Blyth delivered an influential paper to the Royal Society of Edinburgh in 1891, advocating for the advantages of developing renewable energy sources. His particular focus was on the wind, but he also mentioned the benefits of wave energy.
In 1888, the first windmill used to produce electricity in the US went into operation in Ohio. Two decades later, Denmark was home to dozens of electricity-generating wind turbines, and by the 1930s they had become a common feature in the US
This was the era that saw the development of Jacobs Wind Electric Co., Inc., a factory in Minneapolis. The Jacobs brothers, who crafted wind turbines and sold them to farmers without access to urban power grids, are often credited as the founders of the first American renewable energy company.
Marcellus Jacobs invented the first-ever fault-tolerant wind-driven electrical generating system that was stable and durable to use. His company sold them throughout the world—even in Antarctica—from the 1930s to the 1950s.
In the 1970s, NASA got in the game. The space agency researched the development of a number of the same type of multi-megawatt wind turbine components that are still in use today. The large-scale turbines their teams developed increased equipment diameter and power generation capacities many times over.
In 1975, the US saw its first wind farm begin operation, generating power sufficient to maintain more than 4,000 residences. By 1982, four wind farms were operating in the US, and only two years later, there were 15. In 2012, there were more than 800, and wind power took first place as the country’s leading source of new power capacity.
The History of Hydropower
As for hydroelectric power, the completion of the Hoover Dam on the Colorado River in 1935 was a major event in human history. The dam, the largest in the US, was able to provide Arizona, Las Vegas, and the southern part of California with a reliable supply of water.
It also gave Phoenix, Los Angeles, and other cities a sustainable source of electrical power, allowing them to expand in terms of both industry and population. The dam continues operation as a central source of hydroelectric power, producing some 4 billion kWh annually, an energy supply sufficient to serve 1.3 million people.

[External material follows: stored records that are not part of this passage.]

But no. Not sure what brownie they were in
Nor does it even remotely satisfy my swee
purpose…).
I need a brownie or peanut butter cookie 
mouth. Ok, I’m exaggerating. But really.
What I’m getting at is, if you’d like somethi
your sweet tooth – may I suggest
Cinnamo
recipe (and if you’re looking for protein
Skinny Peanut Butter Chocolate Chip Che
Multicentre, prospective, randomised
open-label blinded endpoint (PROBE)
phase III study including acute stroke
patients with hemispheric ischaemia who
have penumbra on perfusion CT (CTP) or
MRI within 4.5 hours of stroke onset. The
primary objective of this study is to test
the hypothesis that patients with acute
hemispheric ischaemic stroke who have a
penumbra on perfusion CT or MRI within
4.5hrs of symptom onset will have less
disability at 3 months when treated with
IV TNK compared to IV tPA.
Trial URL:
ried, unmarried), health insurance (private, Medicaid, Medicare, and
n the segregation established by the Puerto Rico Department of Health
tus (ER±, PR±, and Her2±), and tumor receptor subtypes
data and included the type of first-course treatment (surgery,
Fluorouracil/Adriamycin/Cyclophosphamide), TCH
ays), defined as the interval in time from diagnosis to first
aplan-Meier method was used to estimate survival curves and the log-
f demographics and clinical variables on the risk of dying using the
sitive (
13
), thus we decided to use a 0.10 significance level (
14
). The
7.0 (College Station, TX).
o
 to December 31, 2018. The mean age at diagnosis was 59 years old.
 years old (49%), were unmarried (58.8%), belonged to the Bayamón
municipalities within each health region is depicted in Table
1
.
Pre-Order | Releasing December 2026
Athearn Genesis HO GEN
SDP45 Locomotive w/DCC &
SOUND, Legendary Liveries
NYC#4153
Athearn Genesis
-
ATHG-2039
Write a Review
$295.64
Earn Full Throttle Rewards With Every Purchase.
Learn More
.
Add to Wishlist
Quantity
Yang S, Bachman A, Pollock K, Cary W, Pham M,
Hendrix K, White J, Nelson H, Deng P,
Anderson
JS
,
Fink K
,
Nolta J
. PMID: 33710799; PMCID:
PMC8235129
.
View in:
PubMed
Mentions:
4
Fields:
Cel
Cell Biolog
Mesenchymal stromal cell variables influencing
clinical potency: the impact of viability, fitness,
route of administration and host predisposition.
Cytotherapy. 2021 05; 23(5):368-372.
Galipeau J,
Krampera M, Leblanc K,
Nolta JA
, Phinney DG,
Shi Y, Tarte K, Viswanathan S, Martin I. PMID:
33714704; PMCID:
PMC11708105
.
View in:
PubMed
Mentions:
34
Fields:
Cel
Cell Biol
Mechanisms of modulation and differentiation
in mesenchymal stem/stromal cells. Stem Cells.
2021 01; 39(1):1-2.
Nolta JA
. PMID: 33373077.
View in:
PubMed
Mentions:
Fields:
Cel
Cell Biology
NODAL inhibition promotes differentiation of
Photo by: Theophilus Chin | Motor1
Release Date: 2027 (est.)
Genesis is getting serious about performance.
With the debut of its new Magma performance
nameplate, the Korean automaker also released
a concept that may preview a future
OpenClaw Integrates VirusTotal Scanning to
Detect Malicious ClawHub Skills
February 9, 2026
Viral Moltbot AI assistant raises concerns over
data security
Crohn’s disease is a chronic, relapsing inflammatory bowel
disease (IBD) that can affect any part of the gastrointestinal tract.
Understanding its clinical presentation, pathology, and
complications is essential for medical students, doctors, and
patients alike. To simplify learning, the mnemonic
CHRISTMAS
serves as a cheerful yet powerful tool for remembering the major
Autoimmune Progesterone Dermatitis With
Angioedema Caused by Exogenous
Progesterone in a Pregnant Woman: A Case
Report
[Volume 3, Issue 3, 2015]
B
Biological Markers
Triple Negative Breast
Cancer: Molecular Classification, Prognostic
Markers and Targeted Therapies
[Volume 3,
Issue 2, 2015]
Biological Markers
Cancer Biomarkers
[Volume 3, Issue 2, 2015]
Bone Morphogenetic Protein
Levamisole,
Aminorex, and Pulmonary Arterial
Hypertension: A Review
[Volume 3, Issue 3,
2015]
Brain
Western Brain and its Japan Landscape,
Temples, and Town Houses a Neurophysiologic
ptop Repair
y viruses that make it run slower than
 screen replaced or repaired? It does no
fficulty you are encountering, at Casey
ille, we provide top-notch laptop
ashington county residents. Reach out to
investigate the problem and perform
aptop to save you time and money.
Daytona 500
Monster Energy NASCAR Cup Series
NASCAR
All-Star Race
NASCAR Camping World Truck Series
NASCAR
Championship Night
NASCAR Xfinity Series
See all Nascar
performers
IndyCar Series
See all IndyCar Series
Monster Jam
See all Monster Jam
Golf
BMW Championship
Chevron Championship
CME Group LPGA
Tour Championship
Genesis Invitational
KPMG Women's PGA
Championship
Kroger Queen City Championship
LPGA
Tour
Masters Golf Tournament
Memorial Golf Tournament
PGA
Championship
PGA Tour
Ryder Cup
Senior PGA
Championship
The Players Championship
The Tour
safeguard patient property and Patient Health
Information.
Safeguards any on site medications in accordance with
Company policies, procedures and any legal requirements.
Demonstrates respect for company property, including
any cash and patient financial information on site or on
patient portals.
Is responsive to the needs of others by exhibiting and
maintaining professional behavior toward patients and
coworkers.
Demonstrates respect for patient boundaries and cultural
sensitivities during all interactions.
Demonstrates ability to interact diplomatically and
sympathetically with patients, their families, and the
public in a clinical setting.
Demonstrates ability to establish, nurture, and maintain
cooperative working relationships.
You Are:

The US government has always been a major source for the development and use of hydroelectric power. The Bureau of Reclamation, established in 1902 to manage water resources and develop hydroelectric installations in the western states, is still one of the leading hydroelectric producers in the nation.
Throughout the 1920s, the Army Corps of Engineers built hydroelectric plants, and the Corps remains a major supplier of power in the nation. And thanks to President Franklin Roosevelt’s New Deal, the US continued to put massive support behind the construction and maintenance of hydropower facilities, many of which remain in use today.